Brief 1:
Identify each line in the records that includes the word "above", and copy every one of those lines.

To Say Nothing of the Dog is a science-fiction fantasy in the guise of an old-fashioned Victorian novel, complete with epigraphs, brief outlines, and a rather ugly boxer in three-quarters profile at the start of each chapter. Or is it a Victorian novel in the guise of a time-traveling tale, or a highly comic romp, or a great, allusive literary game, complete with spry references to Dorothy L. Sayers, Wilkie Collins, and Arthur Conan Doyle? Its title is the subtitle of Jerome K. Jerome's singular, and hilarious, Three Men in a Boat. In one scene the hero, Ned Henry, and his friends come upon Jerome, two men, and the dog Montmorency in--you guessed it--a boat. Jerome will later immortalize Ned's fumbling. (Or, more accurately, Jerome will earlier immortalize Ned's fumbling, because Ned is from the 21st century and Jerome from the 19th.)

Brief 2:
Set down, word for word, the stretch of the text about To Say Nothing of the Dog from "To Say Nothing" through "from the 19th.)".

Data for the task:
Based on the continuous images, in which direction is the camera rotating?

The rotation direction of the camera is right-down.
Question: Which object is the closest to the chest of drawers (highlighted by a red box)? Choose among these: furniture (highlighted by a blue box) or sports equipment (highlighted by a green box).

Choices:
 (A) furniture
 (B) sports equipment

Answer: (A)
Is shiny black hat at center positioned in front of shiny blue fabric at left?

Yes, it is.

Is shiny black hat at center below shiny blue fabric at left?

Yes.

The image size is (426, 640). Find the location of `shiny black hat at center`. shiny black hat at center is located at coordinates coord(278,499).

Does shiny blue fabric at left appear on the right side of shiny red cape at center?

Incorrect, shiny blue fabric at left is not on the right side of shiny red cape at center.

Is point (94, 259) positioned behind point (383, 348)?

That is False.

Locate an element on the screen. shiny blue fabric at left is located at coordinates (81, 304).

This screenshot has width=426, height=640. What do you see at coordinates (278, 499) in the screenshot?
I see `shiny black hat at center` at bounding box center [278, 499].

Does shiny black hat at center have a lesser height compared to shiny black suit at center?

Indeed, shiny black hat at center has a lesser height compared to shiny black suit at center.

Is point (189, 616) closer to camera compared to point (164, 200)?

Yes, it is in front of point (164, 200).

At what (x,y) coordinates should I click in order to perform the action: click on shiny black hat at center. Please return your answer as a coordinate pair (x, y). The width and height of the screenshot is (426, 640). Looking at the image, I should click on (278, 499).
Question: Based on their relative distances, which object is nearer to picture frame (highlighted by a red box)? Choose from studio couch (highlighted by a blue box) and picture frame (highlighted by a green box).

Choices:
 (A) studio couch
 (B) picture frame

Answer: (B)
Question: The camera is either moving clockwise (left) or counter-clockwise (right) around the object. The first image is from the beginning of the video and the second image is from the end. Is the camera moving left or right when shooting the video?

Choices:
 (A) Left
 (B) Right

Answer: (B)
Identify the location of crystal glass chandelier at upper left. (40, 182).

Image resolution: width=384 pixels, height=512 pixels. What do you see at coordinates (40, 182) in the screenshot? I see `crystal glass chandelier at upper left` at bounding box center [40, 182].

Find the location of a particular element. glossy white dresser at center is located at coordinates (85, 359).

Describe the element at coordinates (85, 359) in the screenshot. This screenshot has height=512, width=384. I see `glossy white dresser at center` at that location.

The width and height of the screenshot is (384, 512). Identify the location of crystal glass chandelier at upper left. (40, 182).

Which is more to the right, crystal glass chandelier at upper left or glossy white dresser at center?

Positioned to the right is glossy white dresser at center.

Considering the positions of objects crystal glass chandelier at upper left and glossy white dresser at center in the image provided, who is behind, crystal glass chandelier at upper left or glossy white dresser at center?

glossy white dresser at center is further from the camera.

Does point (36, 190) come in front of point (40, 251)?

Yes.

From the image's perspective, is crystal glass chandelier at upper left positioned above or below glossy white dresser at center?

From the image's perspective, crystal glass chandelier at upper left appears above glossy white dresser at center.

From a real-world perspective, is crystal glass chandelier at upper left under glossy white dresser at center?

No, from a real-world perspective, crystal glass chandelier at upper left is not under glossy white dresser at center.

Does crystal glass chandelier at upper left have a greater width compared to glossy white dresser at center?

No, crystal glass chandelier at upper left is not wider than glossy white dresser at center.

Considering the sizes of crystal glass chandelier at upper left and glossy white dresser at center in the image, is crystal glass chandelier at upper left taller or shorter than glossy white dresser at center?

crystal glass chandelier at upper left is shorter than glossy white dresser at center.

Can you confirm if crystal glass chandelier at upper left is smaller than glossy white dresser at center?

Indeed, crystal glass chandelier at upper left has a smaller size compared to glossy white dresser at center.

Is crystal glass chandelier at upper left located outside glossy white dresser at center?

Answer section 1:
From the image's perspective, is crystal glass chandelier at upper left positioned above or below glossy white dresser at center?
From the image's perspective, crystal glass chandelier at upper left appears above glossy white dresser at center.

Answer section 2:
To Say Nothing of the Dog is a science-fiction fantasy in the guise of an old-fashioned Victorian novel, complete with epigraphs, brief outlines, and a rather ugly boxer in three-quarters profile at the start of each chapter. Or is it a Victorian novel in the guise of a time-traveling tale, or a highly comic romp, or a great, allusive literary game, complete with spry references to Dorothy L. Sayers, Wilkie Collins, and Arthur Conan Doyle? Its title is the subtitle of Jerome K. Jerome's singular, and hilarious, Three Men in a Boat. In one scene the hero, Ned Henry, and his friends come upon Jerome, two men, and the dog Montmorency in--you guessed it--a boat. Jerome will later immortalize Ned's fumbling. (Or, more accurately, Jerome will earlier immortalize Ned's fumbling, because Ned is from the 21st century and Jerome from the 19th.)